**练习要求:**
**A.** 请从下文讨论帖中找出以含有“Consider $3$ planes”的文字开头、以“是否和上面的题有关呢？”结尾的部分，把这一段一字不差地抄写出来。
**B.** 根据下文讨论帖回答以下问题，每题一行：
(i) 帖中第一道引用的题目是在几维射影空间中讨论的？
(ii) 帖中提到的另一道问题是哪一年有人提出的？
(iii) 在那道问题里，三个平面 $\pi_1, \pi_2, \pi_3$ 的公共交集是什么？

两个平面交于一点

hbghlyj

math.stackexchange.com/questions/4878286/ 提到了一个问题：

For instance, one I was working on recently was:

"In a projective space of dimension four, $\mathbb{P}_4$, let $\pi_1, \pi_2$ be two planes that intersect at point, $\pi_1 \cap \pi_2 = \{p\}$, and let $r$ be a line that passes through $p$ and that isn't contained in $\pi_1$ nor in $\pi_2$. Prove that there exists a unique plane $\pi$ that contains $r$ and s.t. the intersections $\pi \cap \pi_1$, $\pi \cap \pi_1$ are lines."

如何证明呢？

hbghlyj

2019年有人提问：math.stackexchange.com/questions/3272474

Consider $3$ planes $\pi_1, \pi_2, \pi_3$ in the projective space $\mathbb{R}P^4$. They intersect two by two in a point. All the $3$ planes together spans the projective space and $\pi_1 \cap \pi_2 \cap \pi_3 = \emptyset$. Now I want to show there exists a unique plane $\pi_0$ which intersect the other planes in a line such that $\pi_0 \cap \pi_i$ is a line for $i = 1,2,3$.

是否和上面的题有关呢？

**所给条目:**
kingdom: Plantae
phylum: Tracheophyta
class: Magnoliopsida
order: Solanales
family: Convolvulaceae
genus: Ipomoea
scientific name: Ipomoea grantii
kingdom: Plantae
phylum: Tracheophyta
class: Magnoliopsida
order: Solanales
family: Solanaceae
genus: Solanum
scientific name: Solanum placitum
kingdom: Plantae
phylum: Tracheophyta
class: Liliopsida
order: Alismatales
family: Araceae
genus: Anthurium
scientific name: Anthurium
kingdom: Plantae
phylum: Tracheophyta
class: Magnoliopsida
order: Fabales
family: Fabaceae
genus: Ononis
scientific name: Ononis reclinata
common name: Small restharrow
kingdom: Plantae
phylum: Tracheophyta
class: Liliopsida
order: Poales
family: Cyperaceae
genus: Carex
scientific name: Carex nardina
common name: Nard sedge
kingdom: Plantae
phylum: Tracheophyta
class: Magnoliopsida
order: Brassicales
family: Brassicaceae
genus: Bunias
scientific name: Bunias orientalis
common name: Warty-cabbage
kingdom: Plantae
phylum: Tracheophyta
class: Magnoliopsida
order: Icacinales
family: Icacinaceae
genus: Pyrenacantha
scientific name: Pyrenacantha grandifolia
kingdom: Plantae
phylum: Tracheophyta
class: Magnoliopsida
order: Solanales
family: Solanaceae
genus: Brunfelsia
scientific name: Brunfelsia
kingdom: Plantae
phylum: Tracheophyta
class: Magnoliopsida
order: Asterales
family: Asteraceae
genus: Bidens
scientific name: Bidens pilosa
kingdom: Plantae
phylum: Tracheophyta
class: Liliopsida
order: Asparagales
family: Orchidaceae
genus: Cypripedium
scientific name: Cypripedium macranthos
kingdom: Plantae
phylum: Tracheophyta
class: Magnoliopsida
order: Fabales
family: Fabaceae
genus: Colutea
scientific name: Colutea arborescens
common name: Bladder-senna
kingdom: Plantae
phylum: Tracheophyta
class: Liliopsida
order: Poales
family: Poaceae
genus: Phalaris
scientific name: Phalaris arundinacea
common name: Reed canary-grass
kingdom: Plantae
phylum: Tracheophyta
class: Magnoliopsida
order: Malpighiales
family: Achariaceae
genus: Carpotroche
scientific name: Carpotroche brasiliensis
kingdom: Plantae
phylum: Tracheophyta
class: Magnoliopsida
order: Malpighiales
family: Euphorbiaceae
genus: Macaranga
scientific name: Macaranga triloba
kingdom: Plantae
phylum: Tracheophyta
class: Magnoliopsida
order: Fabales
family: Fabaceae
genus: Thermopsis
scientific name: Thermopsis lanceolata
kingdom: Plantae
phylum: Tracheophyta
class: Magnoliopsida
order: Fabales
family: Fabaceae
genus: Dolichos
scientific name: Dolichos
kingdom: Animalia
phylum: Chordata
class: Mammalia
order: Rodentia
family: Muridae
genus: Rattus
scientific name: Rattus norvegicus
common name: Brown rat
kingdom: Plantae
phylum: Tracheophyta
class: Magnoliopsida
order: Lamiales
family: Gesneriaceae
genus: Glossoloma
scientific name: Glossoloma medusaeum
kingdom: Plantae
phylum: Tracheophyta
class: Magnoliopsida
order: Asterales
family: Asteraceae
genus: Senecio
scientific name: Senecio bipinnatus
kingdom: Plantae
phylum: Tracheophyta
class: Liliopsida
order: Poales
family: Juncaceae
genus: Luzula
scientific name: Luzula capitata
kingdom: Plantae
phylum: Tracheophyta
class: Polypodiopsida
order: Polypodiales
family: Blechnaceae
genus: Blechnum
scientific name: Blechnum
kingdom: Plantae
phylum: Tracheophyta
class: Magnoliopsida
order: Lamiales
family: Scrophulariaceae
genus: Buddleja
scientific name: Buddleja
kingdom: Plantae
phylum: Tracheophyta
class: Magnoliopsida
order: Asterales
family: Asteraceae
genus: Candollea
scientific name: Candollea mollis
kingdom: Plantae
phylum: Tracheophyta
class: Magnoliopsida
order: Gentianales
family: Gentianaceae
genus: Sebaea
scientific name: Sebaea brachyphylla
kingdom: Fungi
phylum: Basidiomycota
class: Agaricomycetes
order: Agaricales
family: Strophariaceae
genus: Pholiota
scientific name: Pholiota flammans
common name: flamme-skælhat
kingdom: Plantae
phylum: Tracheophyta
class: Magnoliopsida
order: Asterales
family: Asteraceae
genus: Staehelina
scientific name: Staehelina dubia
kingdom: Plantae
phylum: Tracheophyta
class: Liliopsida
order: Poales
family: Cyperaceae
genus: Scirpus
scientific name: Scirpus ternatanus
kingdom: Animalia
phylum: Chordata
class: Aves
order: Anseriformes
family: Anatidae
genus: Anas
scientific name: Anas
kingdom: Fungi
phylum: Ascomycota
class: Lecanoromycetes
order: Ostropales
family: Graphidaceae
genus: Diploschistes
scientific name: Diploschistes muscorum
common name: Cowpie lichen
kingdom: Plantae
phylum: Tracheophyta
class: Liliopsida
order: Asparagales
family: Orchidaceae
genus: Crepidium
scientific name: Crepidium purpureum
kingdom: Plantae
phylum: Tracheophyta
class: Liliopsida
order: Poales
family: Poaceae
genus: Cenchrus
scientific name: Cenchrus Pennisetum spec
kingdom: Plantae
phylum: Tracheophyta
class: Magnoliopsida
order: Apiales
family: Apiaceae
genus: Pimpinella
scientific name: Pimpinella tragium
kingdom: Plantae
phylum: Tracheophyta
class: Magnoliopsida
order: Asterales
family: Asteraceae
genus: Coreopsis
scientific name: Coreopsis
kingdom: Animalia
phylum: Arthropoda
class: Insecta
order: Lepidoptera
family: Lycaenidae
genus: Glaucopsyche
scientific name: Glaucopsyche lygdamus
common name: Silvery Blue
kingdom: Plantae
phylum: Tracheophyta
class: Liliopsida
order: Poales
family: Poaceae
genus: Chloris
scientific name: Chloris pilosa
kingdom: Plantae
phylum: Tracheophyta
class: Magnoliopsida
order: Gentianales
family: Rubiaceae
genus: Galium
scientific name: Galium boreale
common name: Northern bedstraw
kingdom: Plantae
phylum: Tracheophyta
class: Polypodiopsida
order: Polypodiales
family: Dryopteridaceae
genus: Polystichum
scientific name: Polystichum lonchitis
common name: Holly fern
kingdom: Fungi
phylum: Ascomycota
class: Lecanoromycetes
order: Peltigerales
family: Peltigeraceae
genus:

**逐题答案:**
**A.**
Consider $3$ planes $\pi_1, \pi_2, \pi_3$ in the projective space $\mathbb{R}P^4$. They intersect two by two in a point. All the $3$ planes together spans the projective space and $\pi_1 \cap \pi_2 \cap \pi_3 = \emptyset$. Now I want to show there exists a unique plane $\pi_0$ which intersect the other planes in a line such that $\pi_0 \cap \pi_i$ is a line for $i = 1,2,3$.

是否和上面的题有关呢？

**B.**
(i) 四维射影空间 $\mathbb{P}_4$
(ii) 2019年
(iii) 空集